Não quero mais voar (publicado originalmente em 7/8/2008)

O objetivo deste espaço é indicar aos leitores filmes que valham a pena. Mostrar a vocês como é formidável saber que aquela radiante fábula marcou época na sétima arte. Sem derrelição no ato de sentar-se na poltrona e contemplar a obra. Isto é notório em ‘Asas do Desejo’ (1987). Com certeza, é dos longas-metragens mais poéticos e inspiradores da história dos ecrãs. O diretor Wim Wenders, do famoso documentário musical ‘Buena Vista Social Club’ (1999), mostra aos espectadores dois anjos incumbidos de bisbilhotar os pensamentos dos europeus logo após o fim da Segunda Guerra. Damiel (Bruno Ganz) e Cassiel (Otto Sander) aparecem na tela observando seus pupilos. Sentados no alto de um edifício ou consolando alguém com problemas incuráveis, a dupla de arcanjos tem muito trabalho a fazer. Silenciosamente, as câmeras perpassam pelas abstrações de cada aflito. Sabemos quais são os seus tormentos por meio das vozes deles mesmos. E às vezes Damiel e Cassiel não podem interferir.

Trata-se de puramente pertencer ou não àquele mundo – o dos humanos – cujos sentimentos, de apurar o gosto do café quente, acabar com o frio esfregando as mãos ou ter a dor de uma trombada, formam a pessoa em si. Quem diz isto é Peter Falk, interpretando ele próprio na trama. Personagens de ‘Asas do Desejo’ o chamam, nas cenas, de Columbo, papel de extremo sucesso de Falk na série de televisão dos anos 70 na qual dava vida ao espalhafatoso detetive. Falk, segundo Wenders, seria um ex-anjo (se é que seja possível) que nota a presença de Damiel à sua volta. “Já passei por isto e sei o que você sente. Quero ser seu amigo. Aperte minha mão”, diz ele, olhando para o nado, pois não vê o enviado celestial. E Damiel lhe estende a mão. Nenhum dos dois pode sentir a força do cumprimento (um encarnou e o outro ainda tem asas), o que faz a seqüência ser tocante. Cassiel é compenetrado e investiga as depressões da população. Conforta-a. Tem ‘vocação’ para anjo, ao contrário de Damiel.

À parte deles, ‘Asas do Desejo’ provoca o público com figuras menores, sem nome. O velhinho que, condenado à morte pela doença, procura as razões da vida; o suicida, rameiras e Marion, a moça do circo (Solveig Dommartin). Caberá à trapezista mudar o rumo de Damiel, quando este, por acaso, a nota no picadeiro. O roteiro de Wenders e Peter Handke flui sem desarranjos. A maioria do tempo tem elucubrações. Ouvimo-las somente. Os diálogos se dão nos olhares. As sobrancelhas se movem com determinado cuidado. O par de anjos se reúne esporadicamente a fim de passarem o relatório do que se ocupam. Precisamente numa destas conversas o personagem de Ganz se convence. Quer ir de volta ao campo terreno. Sente falta dos mínimos detalhes do cotidiano. Está apaixonado por Marion. Segue-a pelos lugares. Chega a ser voyeur. Estende o limite do certo e errado. “Porque, então, tenho de continuar aqui?”, indaga-se. O ‘não querer mais voar’ fica sério. E ele se torna mortal, como nós.

É importante deslumbrar-se com as belas sacadas de Wenders. Como os anjos não sentem todo o nosso sofrimento, e nem tendem a compreendê-los, mas apenas suavizar a dor, eles enxergam em preto-e-branco. Digamos que 70% da fita está nestas condições. As pessoas, em cores. O diretor não faz os humanos pensarem em voz alta.

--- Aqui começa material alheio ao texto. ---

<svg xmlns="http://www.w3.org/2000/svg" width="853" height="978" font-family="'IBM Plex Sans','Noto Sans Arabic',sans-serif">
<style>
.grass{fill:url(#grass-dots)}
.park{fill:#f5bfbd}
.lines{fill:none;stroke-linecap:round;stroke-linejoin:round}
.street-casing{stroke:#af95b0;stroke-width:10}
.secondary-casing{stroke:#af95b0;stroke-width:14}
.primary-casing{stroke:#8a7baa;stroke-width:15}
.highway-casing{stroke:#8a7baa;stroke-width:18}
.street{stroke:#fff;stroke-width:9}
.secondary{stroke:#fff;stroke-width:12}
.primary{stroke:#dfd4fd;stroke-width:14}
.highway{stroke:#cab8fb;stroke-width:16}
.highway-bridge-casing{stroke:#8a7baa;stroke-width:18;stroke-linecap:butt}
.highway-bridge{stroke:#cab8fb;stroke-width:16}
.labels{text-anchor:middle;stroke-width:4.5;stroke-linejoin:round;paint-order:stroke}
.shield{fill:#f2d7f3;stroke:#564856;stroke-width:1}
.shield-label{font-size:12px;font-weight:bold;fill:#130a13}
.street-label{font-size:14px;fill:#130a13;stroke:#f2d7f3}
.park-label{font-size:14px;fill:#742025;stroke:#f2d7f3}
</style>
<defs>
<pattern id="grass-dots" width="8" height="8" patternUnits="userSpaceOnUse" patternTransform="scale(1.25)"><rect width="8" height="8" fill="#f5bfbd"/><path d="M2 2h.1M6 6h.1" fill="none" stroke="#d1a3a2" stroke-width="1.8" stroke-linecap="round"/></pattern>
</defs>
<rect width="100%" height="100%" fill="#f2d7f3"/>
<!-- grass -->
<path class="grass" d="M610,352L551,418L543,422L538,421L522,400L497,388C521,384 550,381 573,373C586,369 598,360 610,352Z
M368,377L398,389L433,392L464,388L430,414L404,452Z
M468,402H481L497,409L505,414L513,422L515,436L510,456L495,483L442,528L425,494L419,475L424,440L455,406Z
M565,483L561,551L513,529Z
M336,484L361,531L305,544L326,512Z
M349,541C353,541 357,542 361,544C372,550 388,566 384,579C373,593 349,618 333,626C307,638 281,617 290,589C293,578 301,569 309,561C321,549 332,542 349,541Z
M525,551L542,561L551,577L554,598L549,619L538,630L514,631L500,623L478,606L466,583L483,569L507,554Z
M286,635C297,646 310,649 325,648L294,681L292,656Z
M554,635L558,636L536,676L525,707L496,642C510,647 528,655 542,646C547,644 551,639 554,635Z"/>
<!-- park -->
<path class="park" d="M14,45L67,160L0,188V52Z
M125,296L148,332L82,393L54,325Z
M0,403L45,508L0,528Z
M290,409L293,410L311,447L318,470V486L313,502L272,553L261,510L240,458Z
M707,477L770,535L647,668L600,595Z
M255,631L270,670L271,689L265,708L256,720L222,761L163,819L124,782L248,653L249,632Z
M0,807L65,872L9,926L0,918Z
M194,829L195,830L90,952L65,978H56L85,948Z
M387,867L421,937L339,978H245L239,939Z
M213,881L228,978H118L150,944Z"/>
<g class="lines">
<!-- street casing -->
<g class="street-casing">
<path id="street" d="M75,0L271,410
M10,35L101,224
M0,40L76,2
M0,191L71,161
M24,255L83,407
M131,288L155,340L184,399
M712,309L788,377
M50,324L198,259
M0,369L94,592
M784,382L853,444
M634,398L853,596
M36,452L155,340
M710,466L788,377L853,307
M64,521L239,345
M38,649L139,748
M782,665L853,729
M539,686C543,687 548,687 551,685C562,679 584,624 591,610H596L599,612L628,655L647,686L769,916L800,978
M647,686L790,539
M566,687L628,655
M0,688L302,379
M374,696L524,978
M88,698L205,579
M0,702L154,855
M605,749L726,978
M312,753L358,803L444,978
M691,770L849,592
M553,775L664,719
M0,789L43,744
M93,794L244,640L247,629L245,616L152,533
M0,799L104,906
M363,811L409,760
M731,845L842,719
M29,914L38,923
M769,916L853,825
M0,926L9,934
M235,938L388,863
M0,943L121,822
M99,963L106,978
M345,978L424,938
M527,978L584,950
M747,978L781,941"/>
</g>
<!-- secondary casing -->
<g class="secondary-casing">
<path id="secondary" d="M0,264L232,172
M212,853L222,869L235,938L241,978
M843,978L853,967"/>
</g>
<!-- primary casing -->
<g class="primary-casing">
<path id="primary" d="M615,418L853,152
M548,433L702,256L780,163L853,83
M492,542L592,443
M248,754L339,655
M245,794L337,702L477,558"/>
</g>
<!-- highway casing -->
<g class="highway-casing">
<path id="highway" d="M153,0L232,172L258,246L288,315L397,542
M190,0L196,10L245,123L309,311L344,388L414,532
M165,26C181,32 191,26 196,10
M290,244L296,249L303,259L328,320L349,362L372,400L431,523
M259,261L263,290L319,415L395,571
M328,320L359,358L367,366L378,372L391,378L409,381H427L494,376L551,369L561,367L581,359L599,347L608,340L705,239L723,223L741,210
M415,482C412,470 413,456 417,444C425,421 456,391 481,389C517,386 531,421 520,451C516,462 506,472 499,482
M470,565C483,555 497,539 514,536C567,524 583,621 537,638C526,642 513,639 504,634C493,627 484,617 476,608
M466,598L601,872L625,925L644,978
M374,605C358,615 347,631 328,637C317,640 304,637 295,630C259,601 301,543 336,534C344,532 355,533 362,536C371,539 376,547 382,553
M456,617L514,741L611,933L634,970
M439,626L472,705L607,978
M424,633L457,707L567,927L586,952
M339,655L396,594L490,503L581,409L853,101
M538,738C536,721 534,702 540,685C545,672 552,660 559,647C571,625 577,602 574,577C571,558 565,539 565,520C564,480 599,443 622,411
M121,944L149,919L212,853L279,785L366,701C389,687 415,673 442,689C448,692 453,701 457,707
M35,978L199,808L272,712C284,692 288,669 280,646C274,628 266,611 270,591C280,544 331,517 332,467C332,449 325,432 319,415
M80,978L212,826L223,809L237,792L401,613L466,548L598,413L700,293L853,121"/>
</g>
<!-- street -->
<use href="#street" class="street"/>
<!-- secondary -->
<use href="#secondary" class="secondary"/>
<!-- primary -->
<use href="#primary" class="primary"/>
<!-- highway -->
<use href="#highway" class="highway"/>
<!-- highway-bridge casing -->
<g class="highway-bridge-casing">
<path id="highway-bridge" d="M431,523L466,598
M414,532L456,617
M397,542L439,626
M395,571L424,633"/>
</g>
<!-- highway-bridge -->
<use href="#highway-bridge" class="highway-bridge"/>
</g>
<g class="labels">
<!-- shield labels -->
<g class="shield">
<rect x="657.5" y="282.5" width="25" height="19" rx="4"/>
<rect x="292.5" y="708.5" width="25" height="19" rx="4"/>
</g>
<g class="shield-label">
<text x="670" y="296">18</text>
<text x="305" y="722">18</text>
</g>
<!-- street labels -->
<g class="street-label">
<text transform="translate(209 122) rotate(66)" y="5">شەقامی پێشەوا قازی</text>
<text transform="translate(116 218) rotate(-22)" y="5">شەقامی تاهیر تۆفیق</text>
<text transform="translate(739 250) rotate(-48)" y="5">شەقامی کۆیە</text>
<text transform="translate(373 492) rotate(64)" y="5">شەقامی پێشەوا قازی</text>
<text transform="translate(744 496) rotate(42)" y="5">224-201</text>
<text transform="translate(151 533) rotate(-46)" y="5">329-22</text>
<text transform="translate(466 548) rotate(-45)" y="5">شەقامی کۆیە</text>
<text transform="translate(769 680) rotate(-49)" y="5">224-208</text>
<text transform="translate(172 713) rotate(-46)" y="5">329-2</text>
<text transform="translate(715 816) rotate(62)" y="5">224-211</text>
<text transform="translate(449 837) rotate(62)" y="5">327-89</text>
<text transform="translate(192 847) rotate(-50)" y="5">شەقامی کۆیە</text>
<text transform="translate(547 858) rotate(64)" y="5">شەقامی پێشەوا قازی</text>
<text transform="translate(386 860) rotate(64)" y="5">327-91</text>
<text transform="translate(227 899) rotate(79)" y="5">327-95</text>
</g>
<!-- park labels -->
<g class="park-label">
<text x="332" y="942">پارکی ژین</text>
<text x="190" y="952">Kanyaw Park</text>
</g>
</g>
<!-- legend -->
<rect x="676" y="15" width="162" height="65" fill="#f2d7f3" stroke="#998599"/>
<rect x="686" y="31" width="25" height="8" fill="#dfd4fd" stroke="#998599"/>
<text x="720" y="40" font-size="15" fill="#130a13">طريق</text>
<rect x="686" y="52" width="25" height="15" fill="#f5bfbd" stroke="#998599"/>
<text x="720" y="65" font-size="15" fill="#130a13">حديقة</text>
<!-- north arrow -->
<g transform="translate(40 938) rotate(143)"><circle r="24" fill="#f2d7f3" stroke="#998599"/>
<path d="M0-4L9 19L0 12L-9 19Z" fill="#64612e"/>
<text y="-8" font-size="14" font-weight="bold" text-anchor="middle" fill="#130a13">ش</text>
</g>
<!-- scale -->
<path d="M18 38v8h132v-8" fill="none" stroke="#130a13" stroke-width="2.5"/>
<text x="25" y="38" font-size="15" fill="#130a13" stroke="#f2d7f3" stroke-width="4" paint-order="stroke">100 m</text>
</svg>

Transformá-los-ia em zumbis, bestas-vivas que deixariam seu drama pequeno. Não. Fortalece-os e eles divagam como a gente, sem ruídos, quietos, pacíficos. 60% de ‘Asas do Desejo’ é assim, com aforismos só narrados. As expressões dos rostos valem mais. Uma beleza de obra de arte. A refilmagem estadunidense, com Nicolas Cage e Meg Ryan protagonizando (‘Cidade dos Anjos’, de 98), é bem pífia perto da alemã. Poucas películas atingem tamanha grandeza.